The European court has now upheld these remedies. Even more importantly, it largely endorsed the commission's legal reasoning. It argued, for instance, that withholding information that is needed for PCs and servers to work together constitutes an abuse of a dominant position if it keeps others from developing rival software for which there is potential consumer demand. In such cases, the information cannot be refused even if it is protected by intellectual-property rights, as Microsoft had argued.

With its ruling, the court has set a precedent that means Windows is no longer simply private property with which Microsoft can do as it pleases. And this will certainly apply to any other firm that manages to build a similarly crucial and long-lasting digital monopoly. Even today, with software increasingly delivered as a service over the internet, Windows is protected by something known as the “application barrier to entry”, meaning that so many programs run on it that rivals have a hard time getting users and software developers to switch.

Yet, whatever the lobbyists say, European regulators are unlikely to go after every technology firm with a big market share. There are not many similarly dominant computer platforms. What is more, most of the potential investigations that may follow are different in kind from the action against Microsoft. In the case of Qualcomm, for instance, competitors have complained that it is charging excessive royalties for its patents on mobile-phone technologies. In the case of Apple, commission officials have already said that they are wary of proposals to force the firm to open iTunes, its online music store, to music-players other than its iPod; a separate investigation into iTunes concerns variations in pricing between European countries, rather than technological lock-in. Even the continuing investigation of Intel is not directly comparable to the Microsoft case. The world's biggest chipmaker, the commission charges, has used abusive tactics such as offering rebates to prevent computer-makers from using chips made by its rival, AMD.
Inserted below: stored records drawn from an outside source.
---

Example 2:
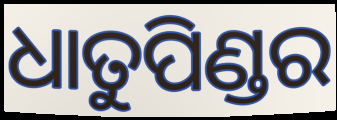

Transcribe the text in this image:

ଧାତୁପିଣ୍ଡର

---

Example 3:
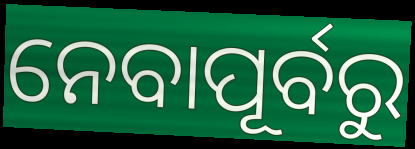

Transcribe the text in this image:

ନେବାପୂର୍ବରୁ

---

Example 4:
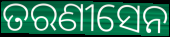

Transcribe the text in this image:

ତରଣୀସେନ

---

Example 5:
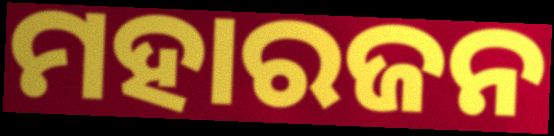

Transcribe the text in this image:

ମହାରଜନ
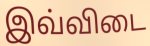
இவ்விடை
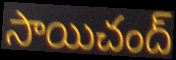
సాయిచంద్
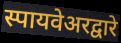
स्पायवेअरद्वारे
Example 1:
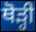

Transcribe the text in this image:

ਥੋਡ਼੍ਹੀ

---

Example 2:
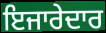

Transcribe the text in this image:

ਇਜਾਰੇਦਾਰ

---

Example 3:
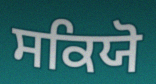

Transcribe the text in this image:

ਸਕਿਯੋ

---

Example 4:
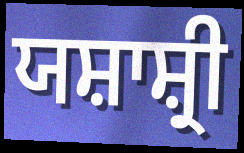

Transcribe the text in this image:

ਯਸ਼ਾਸ਼੍ਰੀ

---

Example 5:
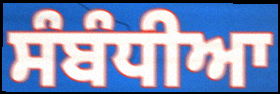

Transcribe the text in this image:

ਸੰਬੰਧੀਆ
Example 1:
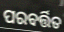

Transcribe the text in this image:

ପରବର୍ତ୍ତିତ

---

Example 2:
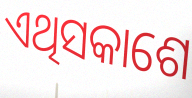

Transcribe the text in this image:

ଏଥିସକାଶେ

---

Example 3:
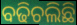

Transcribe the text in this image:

ବଢିଚଲିଛି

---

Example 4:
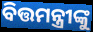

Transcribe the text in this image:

ବିତ୍ତମନ୍ତ୍ରୀଙ୍କୁ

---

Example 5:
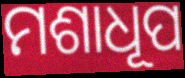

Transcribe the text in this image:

ମଶାଧୂପ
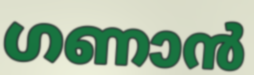
ഗണാൻ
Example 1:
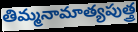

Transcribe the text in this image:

తిమ్మనామాత్యపుత్త్ర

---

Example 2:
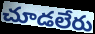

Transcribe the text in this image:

చూడలేరు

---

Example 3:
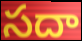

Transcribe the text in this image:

For the time being, the commission can apply the precedents set by the Microsoft ruling in only one case: Google, the world's leading web-search and online-advertising firm. Just as America's Federal Trade Commission is now doing, the EU's competition authorities will look closely at Google's planned takeover of DoubleClick, another leader in online advertising. And if Google becomes a central storage vault for data such as users' location and identity, as some fear, European regulators may one day try to compel the firm to give rivals open access to this information—rather as they have now forced Microsoft to release its communication protocols.

Microsoft itself is not out of legal trouble, even if it chooses not to appeal. The commission has yet to determine whether the information the firm has supplied will really ensure interoperability. Still open, too, is the issue of how much Microsoft can charge firms that want to license its protocols. Then there is the question of whether Microsoft should be forced to license the information to makers of open-source software. The firm argues that this would be tantamount to giving away the shop, but the commission thinks it would promote competition by advancing open-source rivals to Microsoft's products. And further investigations may yet follow into Office, Microsoft's dominant suite of business software, and Vista, the latest version of Windows.
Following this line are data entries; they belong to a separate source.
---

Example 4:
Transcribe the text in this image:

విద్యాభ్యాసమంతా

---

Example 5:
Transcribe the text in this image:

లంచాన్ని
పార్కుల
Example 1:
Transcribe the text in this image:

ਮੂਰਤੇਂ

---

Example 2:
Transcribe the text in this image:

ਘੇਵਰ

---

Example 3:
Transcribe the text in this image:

No wonder Microsoft is stoking fears that the commission plans to go on an antitrust rampage. It has prompted a political backlash that may discourage the EU from staying on the case. In America the talk is of a “new form of protectionism”. After the European court's decision Thomas Barnett, the head of the antitrust division of the Department of Justice, warned that it “may have the unfortunate consequence of harming consumers by chilling innovation and discouraging competition”.

With this judgment Europe and America have clearly moved further apart in antitrust matters. But whether, as some fear, these differences turn into a full-blown transatlantic conflict remains to be seen. After all, the administration in Washington will probably have changed several more times before the Microsoft case finally draws to a close.